TAIPEI – China devalued the yuan by the most in two decades, abortion ending a de facto peg to the dollar that has been in place since March and battered exports.
The People’s Bank of China (PBOC) cut its daily reference rate for the currency by a record 1.9 percent, triggering the yuan’s biggest one-day loss since China unified official and market exchange rates in January 1994. The change was a one-time adjustment, the central bank said in a statement, adding that it plans to keep the yuan stable at a “reasonable” level and will strengthen the market’s role in determining the fixing.
“It looks like this is the end of the fixing as we know it,” said Khoon Goh, a Singapore-based strategist at Australia & New Zealand Banking Group Ltd. “The one-off devaluation of the fix and allowing more market-based determination takes us into a new currency regime.”
The PBOC had been supporting the yuan to deter capital outflows and encourage greater global usage as China pushes for official reserve status at the International Monetary Fund.
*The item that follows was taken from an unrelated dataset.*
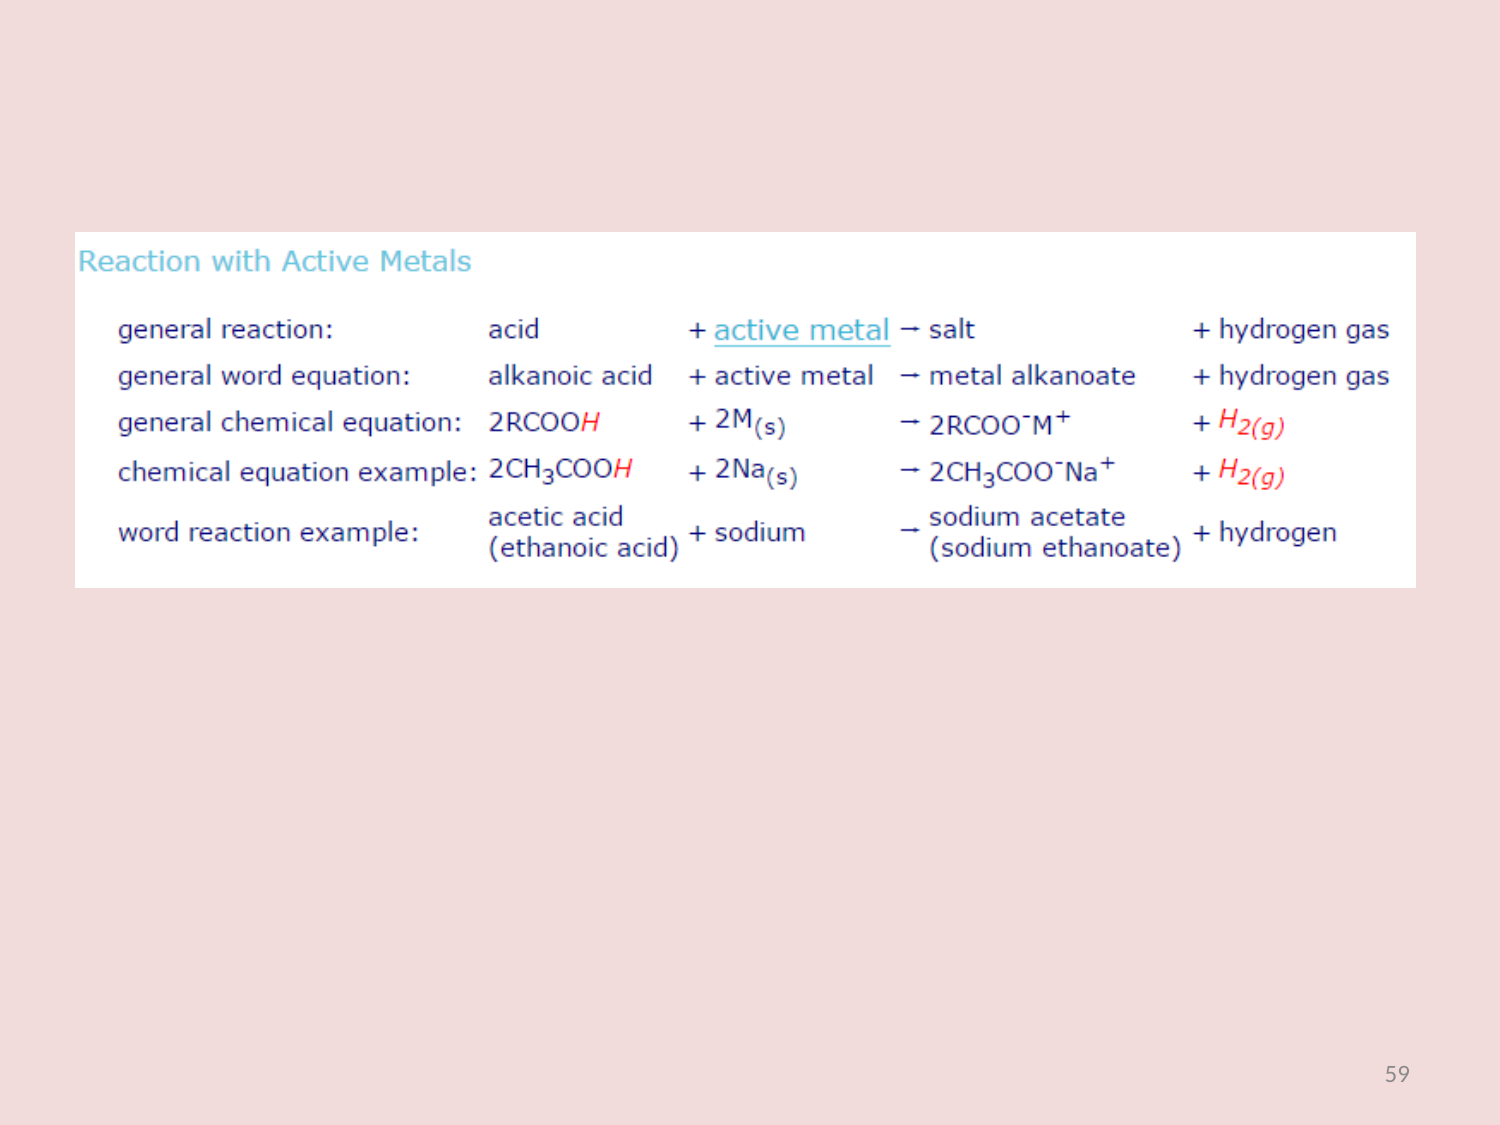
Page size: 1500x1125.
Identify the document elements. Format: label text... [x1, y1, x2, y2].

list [74, 232, 1417, 588]
slide_number 59 [1074, 1042, 1425, 1103]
The intervention contributed to a $300 billion slide in the nation’s foreign-exchange reserves over the last four quarters and made the yuan the best performer in emerging markets, eroding the competitiveness of Chinese exports.
The currency’s closing levels in Shanghai were restricted to 6.2096 or 6.2097 versus the dollar for more than a week through Monday and daily moves has been a maximum 0.01 percent for a month. The devaluation triggered declines of at least 0.9 percent in the Australian dollar, South Korea’s won and the Singapore dollar, while Hong Kong’s Hang Seng Index of shares rose 0.7 percent.
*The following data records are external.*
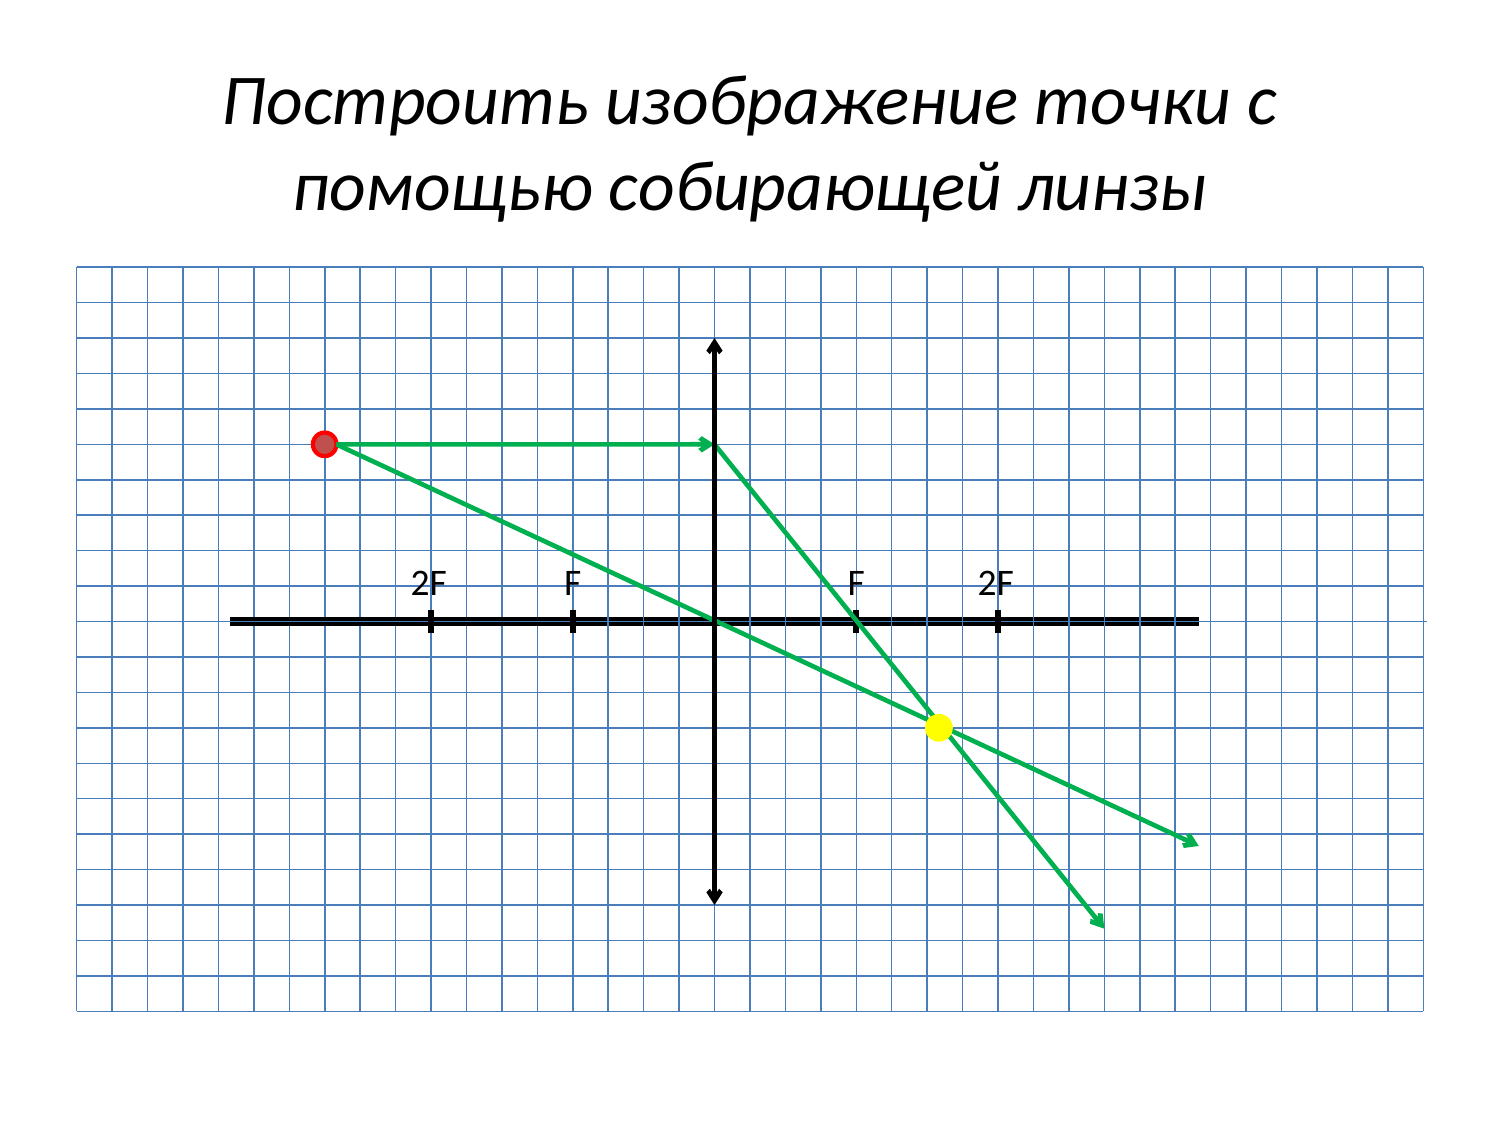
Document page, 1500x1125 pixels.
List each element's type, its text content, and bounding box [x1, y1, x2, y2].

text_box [336, 450, 708, 847]
text_box [310, 431, 320, 443]
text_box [342, 445, 711, 847]
text_box [313, 452, 320, 458]
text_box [714, 444, 1105, 929]
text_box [1107, 444, 1200, 847]
text_box [329, 431, 339, 442]
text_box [311, 445, 324, 455]
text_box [326, 445, 335, 456]
title Построить изображение точки с помощью собирающей линзы [75, 45, 1425, 233]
China has to balance the need to boost exports with the risk of a cash exodus, Tom Orlik, chief Asia economist at Bloomberg Intelligence, wrote in a research note. He estimates a 1 percent depreciation in the real effective exchange rate boosts export growth by 1 percentage point with a lag of three months. At the same time, a 1 percent drop against the dollar triggers about $40 billion in capital outflows, he wrote.
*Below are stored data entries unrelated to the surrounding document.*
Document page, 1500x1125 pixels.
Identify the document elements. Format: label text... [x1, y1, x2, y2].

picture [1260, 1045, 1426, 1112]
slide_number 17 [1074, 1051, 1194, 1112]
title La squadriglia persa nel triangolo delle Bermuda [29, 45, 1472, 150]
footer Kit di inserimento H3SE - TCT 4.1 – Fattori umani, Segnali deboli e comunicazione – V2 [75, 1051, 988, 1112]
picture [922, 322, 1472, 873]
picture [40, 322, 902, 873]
“The risk is that depreciation triggers capital flight, dealing a blow to the stability of China’s financial system,” Orlik wrote. The calculation from China’s leaders is that with their nearly $3.7 trillion of currency reserves “they can manage any risks from capital flight,” he said.
The PBOC cited a high effective exchange rate as a factor behind the devaluation, which was announced after the monetary authority said earlier Tuesday that a strong yuan puts pressure on exports. Overseas sales fell 8.3 percent from a year earlier in dollar terms in July, well below the estimate for a 1.5 percent decline in a Bloomberg survey.
Operational requirements of the yuan entering the International Monetary Fund’s reserves may also have played a role in the PBOC’s move, according to Commerzbank AG.
“While the weak trade figures should have pushed the fixing to the weak side, this move is still quite out of consensus,” Zhou Hao, an economist at Commerzbank AG in Singapore wrote in a report. From the perspective of IMF requirements, “the yuan exchange rate will be more market-oriented going forward, and the volatility of both the onshore and offshore rates will pick up significantly.”